Il 31 maggio del 2012 un ragazzo, Emir Hodžić, si legò una fascia bianca al braccio sinistro e si mise da solo in piedi nella piazza principale di Prijedor (Bosnia ed Erzegovina), per protestare in silenzio contro la decisione delle autorità locali di negare, di nuovo, alle associazioni di vittime civili di guerra della città il diritto a organizzare una commemorazione pubblica in ricordo del 31 maggio di vent’anni prima. Quel giorno del 1992 le autorità di Prijedor obbligarono tutti i cittadini non-serbi ad appendere uno straccio o un lenzuolo bianco alle proprie case e per essere riconoscibili anche fuori dalle mura di casa furono obbligati a mettere una fascia bianca al braccio.

Per ricordare quei fatti, e soprattutto portare un monito contro tutte le persecuzioni di natura etnica, nel pomeriggio del 31 maggio la comunità dei bosniaci piacentini ha celebrato sul Facsal la giornata internazionale delle fasce bianche. Erano presenti alcuni consiglieri comunali e Salvatore Scafuto, in rappresentanza dell’amministrazione comunale ha portato il saluto ufficiale offrendo una riflessione sulla costruzione di un mondo di pace e sulla tolleranza.
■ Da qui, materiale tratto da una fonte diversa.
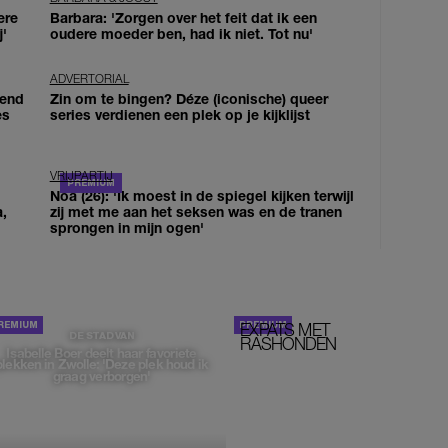
ere
Barbara: 'Zorgen over het feit dat ik een
j'
oudere moeder ben, had ik niet. Tot nu'
ADVERTORIAL
iend
Zin om te bingen? Déze (iconische) queer
es
series verdienen een plek op je kijklijst
VRIJPARTIJ
Noa (26): 'Ik moest in de spiegel kijken terwijl
a,
zij met me aan het seksen was en de tranen
sprongen in mijn ogen'
EXPATS MET
STOM!
DE STAD VAN
RASHONDEN
Isabelle Boer deelt haar favoriete
plekken in Zwolle: 'Deze plek houd ik
graag verborgen'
“In pochi mesi 31mila civili di Prijedor – spiegano i promotori della giornata – vennero rinchiusi nei lager, 53.000 persone furono vittime di persecuzione e deportazione. Tra i 3.173 che vennero uccisi, 102 erano bambini. ‘Mai più’ diceva tutto il mondo dopo il 45 e dopo la caduta del muro di Berlino, eppure siamo qui, tutti insieme a ricordare i 102 bambini, le 256 donne, i 3173 bosgnacchi (bosniaci musulmani) e croati uccisi brutalmente dai propri amici, dai propri vicini di casa, dai propri colleghi e dai propri studenti, inutile dire che tutte le vittime fossero innocenti e indifese. Con gli attacchi ai villaggi musulmani e con l’ondata di arresti in città di fine maggio, il Comitato di crisi si trovò a dover gestire migliaia di cittadini considerati, a diverso titolo, ostili. Nell’arco del 1992 a Prijedor, secondo il tribunale dell’Aia furono utilizzati 58 diversi luoghi di detenzione, dei quali cinque a lungo termine, sebbene tre siano quelli più rilevanti, e i restanti 53 temporanei e provvisori. Attualmente, a Prijedor non è permesso erigere un monumento in ricordo delle vittime civili del massacro. Le autorità locali sono ancora pronte a negare le tragedie, pronte a zittire chi vuole parlare”.